I submitted this a few minutes ago in the space Ara Sanjian had generated but it seems not to have gone through. So here we go again.

 

Here my take on Erdogan's remarks. We should not allow the issue to be buried. These are opening salvos. Let me preface my submission with my profound condolences to all the families who suffered such terrible loss in the recent Turkish mining disaster.

 

Eddie

 

Erdogan’s condolences to the Armenian people – fine words butter no parsnips

 

A sideways glance at Turkish Prime Minister Recep Tayyip Erdogan’s 23 April 2014 statement of ‘condolences to the grandchildren’ of the Armenian dead of 1915 could be readily welcomed and applauded. Some Armenians could even feel better, less bitter, less entrenched in anti-Turkish sentiment on hearing the Prime Minister of a resurgent imperial Turkey speak so about the Armenian dead, in such an unprecedented and compassionate manner.

◇ ◇ ◇

Put this sentence from the post about Erdogan's condolences into Spanish: "We should not allow the issue to be buried." The data that comes after this has nothing to do with the job here.

◇ ◇ ◇

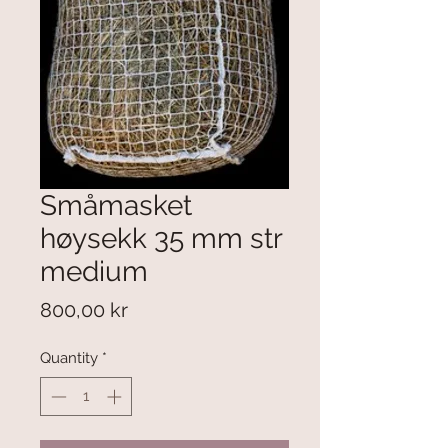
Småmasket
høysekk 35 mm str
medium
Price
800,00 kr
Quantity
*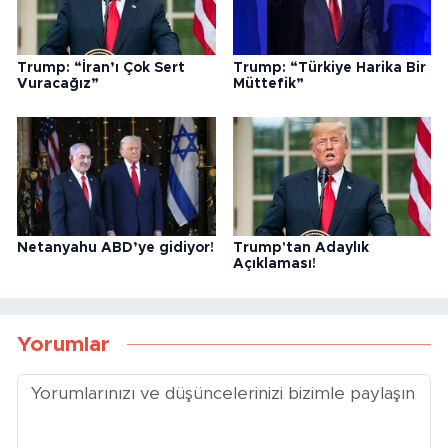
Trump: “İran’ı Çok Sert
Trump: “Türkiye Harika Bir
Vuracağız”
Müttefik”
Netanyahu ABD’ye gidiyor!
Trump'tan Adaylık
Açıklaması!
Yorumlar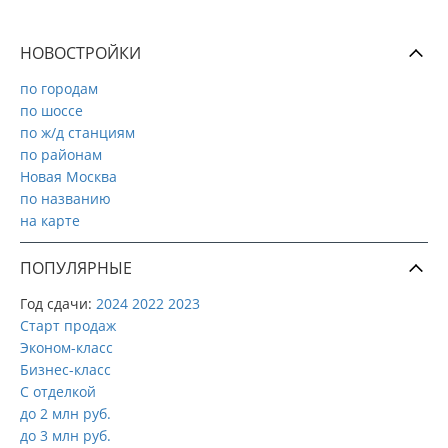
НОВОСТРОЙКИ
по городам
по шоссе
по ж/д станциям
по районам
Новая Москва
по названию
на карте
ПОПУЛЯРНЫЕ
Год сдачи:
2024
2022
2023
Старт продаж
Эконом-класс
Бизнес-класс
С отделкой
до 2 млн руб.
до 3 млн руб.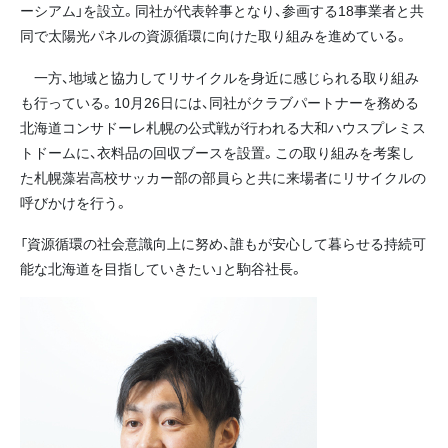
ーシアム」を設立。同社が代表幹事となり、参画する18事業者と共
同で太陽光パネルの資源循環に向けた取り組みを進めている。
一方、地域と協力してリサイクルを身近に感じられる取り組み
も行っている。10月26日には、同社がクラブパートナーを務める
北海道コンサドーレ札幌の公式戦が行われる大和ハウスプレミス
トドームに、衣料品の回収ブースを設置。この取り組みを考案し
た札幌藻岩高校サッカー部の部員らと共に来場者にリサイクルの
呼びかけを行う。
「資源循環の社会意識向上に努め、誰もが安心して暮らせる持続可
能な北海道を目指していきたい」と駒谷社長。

◇ ◇ ◇

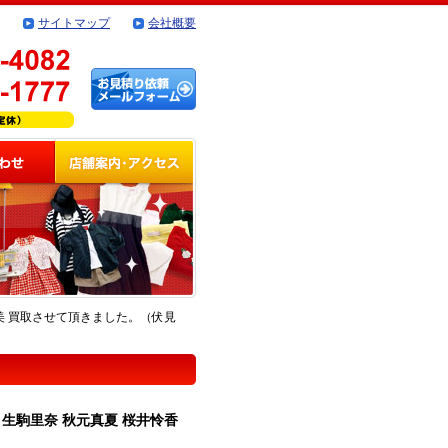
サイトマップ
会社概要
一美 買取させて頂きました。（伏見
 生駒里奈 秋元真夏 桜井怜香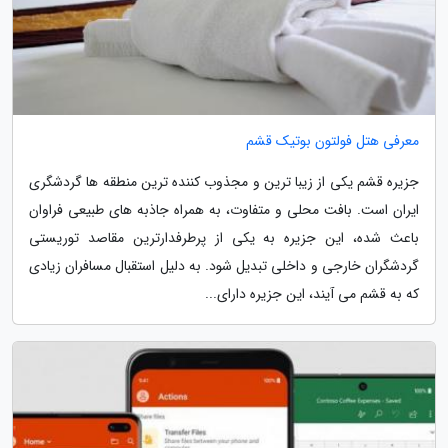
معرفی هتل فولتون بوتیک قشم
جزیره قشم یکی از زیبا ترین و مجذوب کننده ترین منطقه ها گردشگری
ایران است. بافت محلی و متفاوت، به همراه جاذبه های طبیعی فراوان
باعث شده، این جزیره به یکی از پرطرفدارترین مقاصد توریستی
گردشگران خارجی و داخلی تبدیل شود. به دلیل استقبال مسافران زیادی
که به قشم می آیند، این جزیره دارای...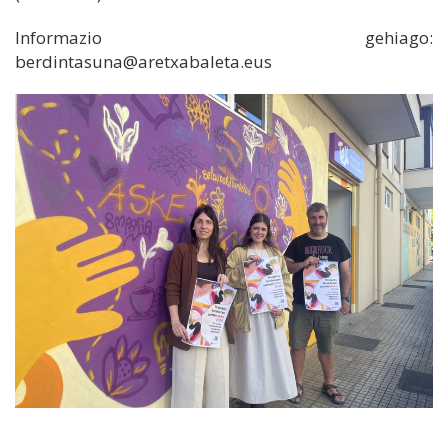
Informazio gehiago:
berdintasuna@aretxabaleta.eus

◇ ◇ ◇

_Answer space_
No debemos permitir que el asunto quede enterrado.